(Provided records begins)

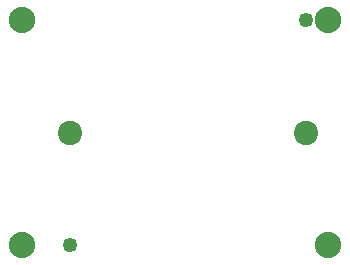
<source format=gbs>
G04 MADE WITH FRITZING*
G04 WWW.FRITZING.ORG*
G04 DOUBLE SIDED*
G04 HOLES PLATED*
G04 CONTOUR ON CENTER OF CONTOUR VECTOR*
%ASAXBY*%
%FSLAX23Y23*%
%MOIN*%
%OFA0B0*%
%SFA1.0B1.0*%
%ADD10C,0.081181*%
%ADD11C,0.049370*%
%ADD12C,0.088000*%
%LNMASK0*%
G90*
G70*
G54D10*
X632Y550D03*
X1419Y550D03*
G54D11*
X1419Y928D03*
X632Y175D03*
G54D12*
X472Y928D03*
X473Y175D03*
X1495Y928D03*
X1495Y175D03*
G04 End of Mask0*
M02*
</source>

(Provided records ends)

## Prompt
Reply with the number only, stating how many lines in the listing hold the string "FRITZING".

## Solved exercise
2